INPUT MATERIAL:
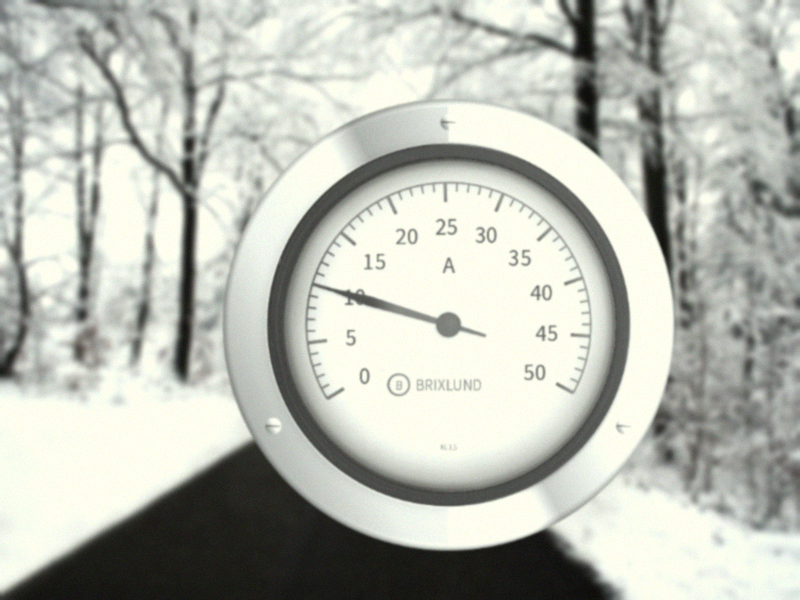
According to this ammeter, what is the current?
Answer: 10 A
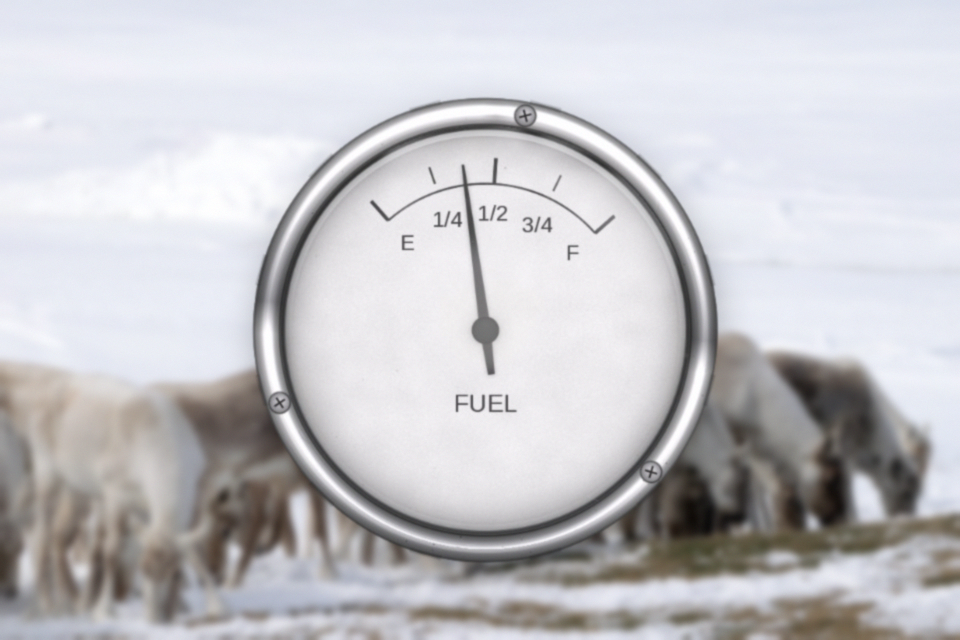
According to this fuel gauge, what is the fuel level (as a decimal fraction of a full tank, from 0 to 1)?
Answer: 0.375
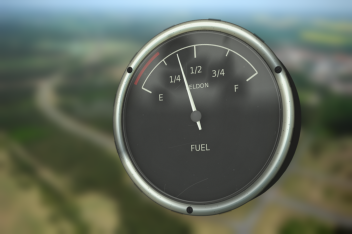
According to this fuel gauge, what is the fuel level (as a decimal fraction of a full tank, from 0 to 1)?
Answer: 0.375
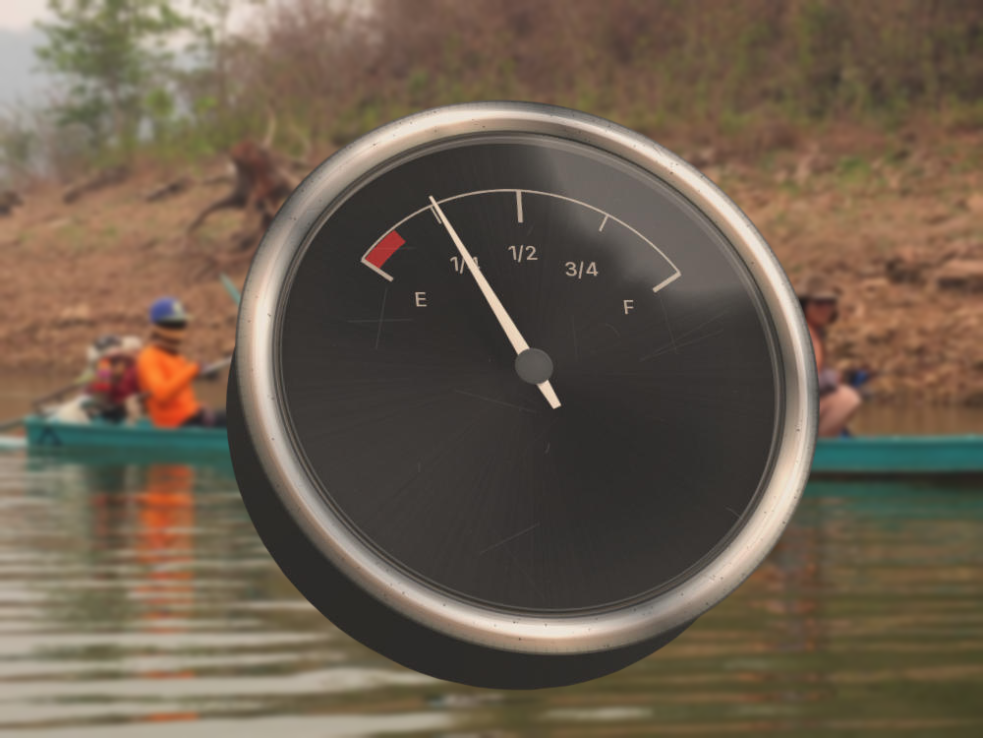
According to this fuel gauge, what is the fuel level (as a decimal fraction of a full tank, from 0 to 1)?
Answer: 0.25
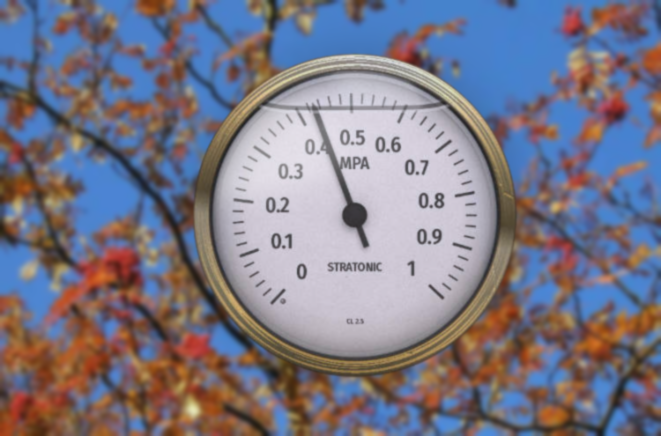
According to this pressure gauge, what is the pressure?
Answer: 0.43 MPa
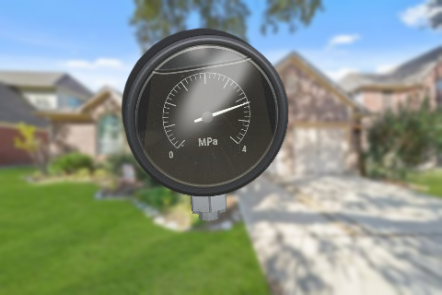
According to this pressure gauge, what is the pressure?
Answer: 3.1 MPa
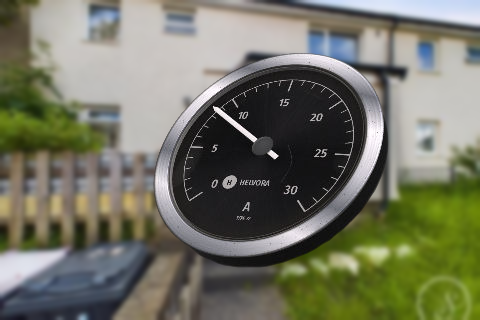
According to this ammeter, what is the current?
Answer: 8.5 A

AIM OF THE EXERCISE: Update the entries above by changing "fuel gauge" to "fuel indicator" wherever it occurs and keeping every other word the same. Leave out the picture lines.

SOLUTION TO THE EXERCISE:
According to this ammeter, what is the current?
Answer: 10 A
According to this fuel indicator, what is the fuel level (as a decimal fraction of a full tank, from 0 to 1)?
Answer: 0.375
According to this fuel indicator, what is the fuel level (as a decimal fraction of a full tank, from 0 to 1)?
Answer: 0.375
According to this fuel indicator, what is the fuel level (as a decimal fraction of a full tank, from 0 to 1)?
Answer: 0.25
According to this pressure gauge, what is the pressure?
Answer: 0.43 MPa
According to this pressure gauge, what is the pressure?
Answer: 3.1 MPa
According to this ammeter, what is the current?
Answer: 8.5 A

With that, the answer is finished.